REQUIREMENT 1
Count the lines in the rows below that contain the string "MPEG", matching case exactly, and give only the number.

EXCERPTED TEXT
******************************

Deploy a Sharded Cluster

Supported with Cloud Manager and Ops Manager 4.0

You can use Kubernetes Operator to deploy MongoDB instances with Ops Manager version 4.0 or later and Cloud Manager. At any place in this guide that says Ops Manager, you can substitute Cloud Manager.

Sharded clusters provide horizontal scaling for large data sets and enable high throughput operations by distributing the data set across a group of servers.

To learn more about sharding, see Sharding Introduction in the MongoDB manual.

Use this procedure to deploy a new sharded cluster that Ops Manager manages. Later, you can use Ops Manager to add shards and perform other maintenance operations on the cluster.

Prerequisites

To deploy a sharded cluster using an object, you need to complete the following procedures:

Considerations

Starting in MongoDB Enterprise Kubernetes Operator version 1.3.0, you can only have one MongoDB resource per project. To learn how to migrate your project to a single-cluster configuration, see Migrate to One Resource per Project (Required for Version 1.3.0).

******************************

(Rows contained in a dataset)
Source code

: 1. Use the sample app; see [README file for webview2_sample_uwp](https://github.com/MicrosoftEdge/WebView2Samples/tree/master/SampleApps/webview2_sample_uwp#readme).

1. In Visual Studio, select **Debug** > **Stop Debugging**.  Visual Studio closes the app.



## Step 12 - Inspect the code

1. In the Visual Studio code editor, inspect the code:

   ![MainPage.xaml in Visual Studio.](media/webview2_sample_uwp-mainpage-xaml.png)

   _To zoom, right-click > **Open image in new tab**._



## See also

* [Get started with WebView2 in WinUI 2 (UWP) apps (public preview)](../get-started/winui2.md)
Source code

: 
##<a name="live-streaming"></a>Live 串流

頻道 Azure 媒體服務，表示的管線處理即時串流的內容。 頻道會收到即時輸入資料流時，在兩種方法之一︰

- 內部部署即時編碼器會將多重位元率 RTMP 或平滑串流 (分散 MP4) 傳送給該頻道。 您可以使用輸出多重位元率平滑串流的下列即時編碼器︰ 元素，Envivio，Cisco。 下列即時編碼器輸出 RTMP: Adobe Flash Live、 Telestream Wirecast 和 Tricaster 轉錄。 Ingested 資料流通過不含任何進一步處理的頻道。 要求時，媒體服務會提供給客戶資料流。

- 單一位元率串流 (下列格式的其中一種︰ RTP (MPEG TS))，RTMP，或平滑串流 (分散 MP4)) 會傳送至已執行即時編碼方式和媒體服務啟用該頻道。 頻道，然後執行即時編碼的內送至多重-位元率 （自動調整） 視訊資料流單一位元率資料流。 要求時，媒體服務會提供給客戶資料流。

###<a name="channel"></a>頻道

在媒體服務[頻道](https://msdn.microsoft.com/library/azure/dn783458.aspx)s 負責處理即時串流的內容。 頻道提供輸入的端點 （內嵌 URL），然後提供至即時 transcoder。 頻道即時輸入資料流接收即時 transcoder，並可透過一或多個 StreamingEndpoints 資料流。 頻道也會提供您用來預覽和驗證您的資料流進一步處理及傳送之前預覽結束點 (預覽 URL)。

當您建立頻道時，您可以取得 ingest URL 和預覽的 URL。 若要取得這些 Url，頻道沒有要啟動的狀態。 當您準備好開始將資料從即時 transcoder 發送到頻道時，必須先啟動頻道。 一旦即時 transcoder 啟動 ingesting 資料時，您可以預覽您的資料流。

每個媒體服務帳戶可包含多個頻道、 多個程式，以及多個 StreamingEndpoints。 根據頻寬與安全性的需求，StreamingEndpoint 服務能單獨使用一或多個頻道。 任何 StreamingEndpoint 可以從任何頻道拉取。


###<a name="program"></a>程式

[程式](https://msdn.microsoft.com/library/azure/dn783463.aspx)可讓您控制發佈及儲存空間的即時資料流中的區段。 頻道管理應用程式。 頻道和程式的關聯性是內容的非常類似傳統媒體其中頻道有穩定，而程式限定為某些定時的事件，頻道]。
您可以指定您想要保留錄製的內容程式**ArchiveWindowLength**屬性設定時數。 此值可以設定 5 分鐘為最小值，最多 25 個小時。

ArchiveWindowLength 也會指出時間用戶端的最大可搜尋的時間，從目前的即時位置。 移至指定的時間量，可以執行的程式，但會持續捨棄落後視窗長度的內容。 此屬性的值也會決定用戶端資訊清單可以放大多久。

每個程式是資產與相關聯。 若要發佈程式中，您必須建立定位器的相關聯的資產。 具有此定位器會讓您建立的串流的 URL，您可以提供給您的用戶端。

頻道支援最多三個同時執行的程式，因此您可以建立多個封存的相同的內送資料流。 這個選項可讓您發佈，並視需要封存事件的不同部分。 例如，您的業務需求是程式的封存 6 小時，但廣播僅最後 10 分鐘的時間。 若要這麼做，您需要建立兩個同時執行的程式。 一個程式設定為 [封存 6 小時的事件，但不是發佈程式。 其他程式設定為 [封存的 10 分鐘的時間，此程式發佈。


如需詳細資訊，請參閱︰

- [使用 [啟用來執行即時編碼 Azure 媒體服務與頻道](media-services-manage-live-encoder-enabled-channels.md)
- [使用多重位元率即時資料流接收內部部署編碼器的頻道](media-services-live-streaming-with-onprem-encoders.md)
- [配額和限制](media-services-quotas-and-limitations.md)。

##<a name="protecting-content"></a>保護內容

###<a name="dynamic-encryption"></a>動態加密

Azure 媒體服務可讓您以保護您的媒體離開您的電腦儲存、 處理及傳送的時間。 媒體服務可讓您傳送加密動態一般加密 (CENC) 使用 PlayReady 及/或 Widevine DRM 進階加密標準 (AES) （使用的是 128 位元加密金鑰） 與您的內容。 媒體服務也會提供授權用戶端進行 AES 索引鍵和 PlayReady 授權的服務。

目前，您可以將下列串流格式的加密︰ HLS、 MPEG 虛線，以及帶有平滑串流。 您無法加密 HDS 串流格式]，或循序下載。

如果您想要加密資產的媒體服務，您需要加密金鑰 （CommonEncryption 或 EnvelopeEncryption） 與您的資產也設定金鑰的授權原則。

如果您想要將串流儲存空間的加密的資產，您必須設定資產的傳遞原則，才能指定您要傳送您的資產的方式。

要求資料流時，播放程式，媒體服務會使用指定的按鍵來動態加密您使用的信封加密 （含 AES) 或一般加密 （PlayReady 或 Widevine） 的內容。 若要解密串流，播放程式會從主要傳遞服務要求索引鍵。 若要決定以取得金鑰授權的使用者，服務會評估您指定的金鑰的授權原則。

******************************

REQUIREMENT 2
From the sharded cluster guide above, output the passage starting with "Supported with Cloud" and going on through "the MongoDB manual.", copied word for word.

EXERCISE OUTPUT 1
2

EXERCISE OUTPUT 2
Supported with Cloud Manager and Ops Manager 4.0

You can use Kubernetes Operator to deploy MongoDB instances with Ops Manager version 4.0 or later and Cloud Manager. At any place in this guide that says Ops Manager, you can substitute Cloud Manager.

Sharded clusters provide horizontal scaling for large data sets and enable high throughput operations by distributing the data set across a group of servers.

To learn more about sharding, see Sharding Introduction in the MongoDB manual.